The Latin American LNG market is developing, but dramatic turns in consumption are unlikely in a region where infrastructure is difficult to develop.

While Asia and Europe develop massive regasification facilities and pipeline networks to deliver energy, Latin America is seeing growth in LNG trucks. Not tankers, but trucks that can deliver LNG over rough terrain to dispersed population centers, an analyst said.

“Small-scale LNG is the new big in Latin America,” said Sergio Chapa, senior energy analyst for the Americas at Poten and Partners, during in a May 21 webinar.

While LNG imports are expected to grow voraciously in Europe as the gas market shifts away from Russia to support growing economies in Asia, Latin America is a more complicated situation for natural gas, Chapa said.

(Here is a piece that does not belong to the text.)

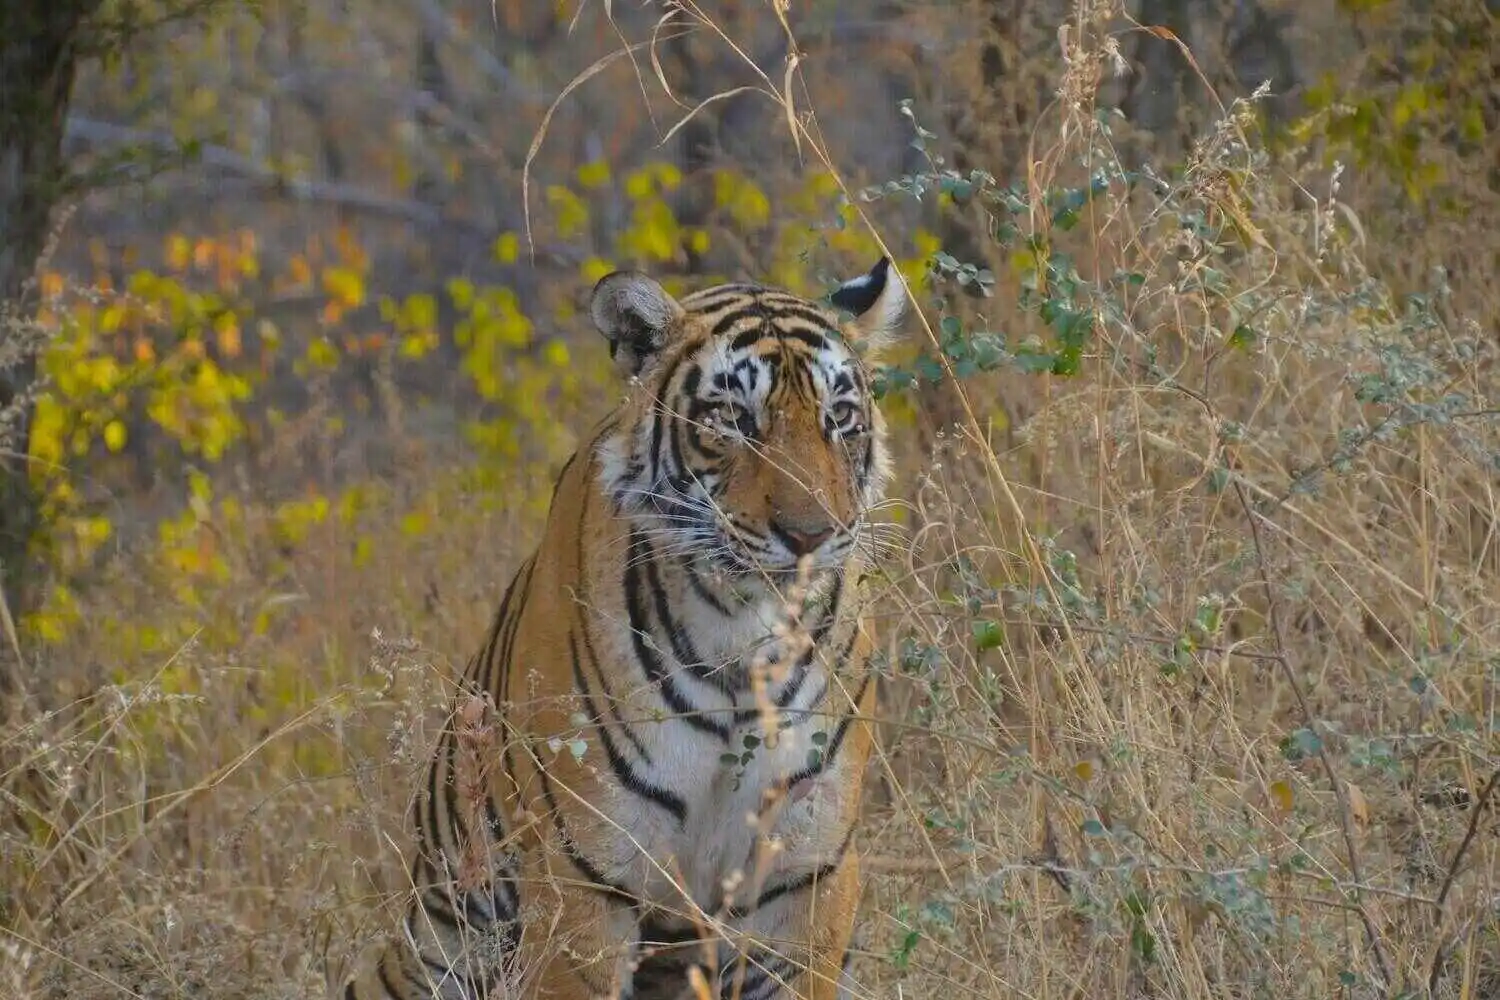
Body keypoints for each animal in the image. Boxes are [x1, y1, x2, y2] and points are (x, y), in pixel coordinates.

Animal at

For one thing, the region’s geography varies widely with mountains, deserts and jungles, with a scattered population of about 665 million people. The rough terrain has encouraged the development of hydropower, and many countries are developing their LNG regasification infrastructure as a backup.

The region also has a wide range of energy usage per capita. Residents of Panama use an average of 87.2 MMBtu of energy each year. Nearby Nicaraguans use an average of 12.9 MMBtu annually. The varying levels of demand over relatively small regions makes the dispersal of natural gas more complicated.

Small-scale delivery of LNG through trucks, ISO containers or small vessels, “makes a lot of sense in a lot of places,” Chapa said. While the market isn’t large, is does provide LNG producers with good prices.

“You can demand a premium on natural gas,” he said. Gas sold at a Henry Hub prices of $3.50/MMBtu in the U.S. can fetch between $10/MMBtu to $14/MMBtu in Latin America. The problem for producers is that the region offers very few long-term, large-scale contracts for LNG producers, slowing down the development for a fuel that will be dependably bought in other markets.

On the other hand, the region is expected to play a more meaningful role as more LNG production projects come online over the next decade, Chapa said.

Today, the region has a liquefaction capacity of 20.7 million tonnes per year (mtpa) and a total regasification capacity of 90.4 mtpa. Chapa said Poten and Partners expects the liquefaction capacity of the region to steadily grow for the next decade, passing 45 mtpa by 2035.

Trinidad and Tobago leadd the region with 15 mtpa of production, followed by Peru and Mexico. Projects under construction in Mexico and Argentina could boost production by another 5.8 mtpa by 2026.

Argentina is the planned destination for several floating LNG (FLNG) platforms. During its earnings meeting on May 27, Golar LNG executives said its current FLNG MKII project would most likely serve developing fields in Argentina.

Mexico has a large number of proposed LNG liquefaction projects that, if built, would boost the country’s production by 44.2 mtpa by 2035; however, Chapa said it was unlikely all of the Mexican projects would go forward. The country’s domestic economy is developing along with the U.S., meaning more power generation is needed for data centers and other sectors that require more electricity.

“There’s a competition for natural gas molecules in Mexico right now,” Chapa said. “If you're using the same pipeline to feed a power plant that's less LNG that you can export.”

It’s an overall trend for the region. Latin American countries will continue to produce larger amounts of natural gas, but the region’s economic growth may keep much of the resource at home, Chapa said.